La conocida discoteca Ozone, ubicada en la calle Monasterio de Belate 5, en el barrio pamplonés de San Juan, ha cerrado temporalmente sus puertas. El motivo no es otro que el inicio de unas obras de remodelación en el local, un espacio emblemático de la noche de Pamplona que ha pasado por distintas etapas y generaciones.

Ozone abrió al público en febrero de 2012, ocupando el histórico emplazamiento de la antigua sala Reverendos. Desde entonces, el establecimiento se consolidó como uno de los referentes del ocio nocturno en la capital navarra, especialmente entre el público joven y universitario. En su última fase, la sala había reorientado su programación musical hacia los ritmos latinos, adaptándose a las nuevas tendencias y a la demanda de un público cambiante, y cesó su programación en diciembre del pasado año.

Tres ambientes bajo un mismo techo

Desde sus inicios, Ozone se presentó como un espacio moderno y versátil, inspirado en clubes de ciudades como Berlín, Londres o París. La dirección definía el local como un lugar “totalmente renovado” en el que se había cuidado “muchísimo la iluminación, la estética y el sonido”, combinando elegancia y música en tres espacios diferenciados.

Vista exterior de la discoteca Ozone, que afronta una nueva etapa. Javier Bergasa

El primero de ellos estaba pensado para comenzar la noche de manera más tranquila, con mesas y sofás donde tomar una copa con música suave de fondo. El segundo funcionaba como un pequeño pub con un ambiente más desenfadado y música pachanguera, enfocado a un público más juvenil. La sala principal, la de mayor tamaño, ofrecía house comercial, espectáculos en directo y un marcado espíritu de club.

La discoteca abría sus puertas los jueves, viernes y sábados. Los viernes estaban especialmente dirigidos al público universitario, mientras que los sábados se reservaban para un perfil de mayor edad. Un equipo joven, integrado por camareros, dj’s, personal de seguridad y responsables de sala, completaba una plantilla de alrededor de 30 personas en sus inicios.

De Young Play a Reverendos: medio siglo de historia

El local de Monasterio de Belate forma parte de la memoria sentimental de varias generaciones de pamploneses. Antes de Ozone y Reverendos, la sala fue conocida como Young Play, un nombre que todavía despierta nostalgia entre quienes frecuentaban el barrio de San Juan en los años 70 y 80.

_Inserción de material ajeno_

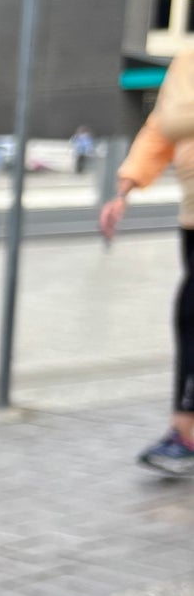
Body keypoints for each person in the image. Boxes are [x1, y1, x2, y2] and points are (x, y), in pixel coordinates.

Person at [101, 47, 194, 474]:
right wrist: (125, 189)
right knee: (189, 319)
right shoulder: (188, 59)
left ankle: (186, 432)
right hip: (192, 218)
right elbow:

Discoteca Reverendos en una imagen de 2009. Iñaki Porto

Young Play abrió en febrero de 1970 y se mantuvo activa hasta 1985. Muchos recuerdan su llamativa fachada verde brillante y un interior dominado por los mismos tonos, con pista circular en el centro, sillas de madera, suelo enmoquetado, columnas y grandes espejos que multiplicaban la luz y el ambiente festivo.

Tras su cierre, el testigo lo recogió Reverendos, donde comenzaron a sonar con fuerza la música disco y el techno y que también acogió conciertos, adaptándose a las nuevas corrientes musicales de finales del siglo XX.

Ahora, más de medio siglo después de la inauguración de Young Play, el local vuelve a echar el cierre, aunque esta vez de forma temporal. Las obras de remodelación abren una nueva etapa en un espacio que, con distintos nombres y estilos, ha sido punto de encuentro de miles de pamplonesas y pamploneses.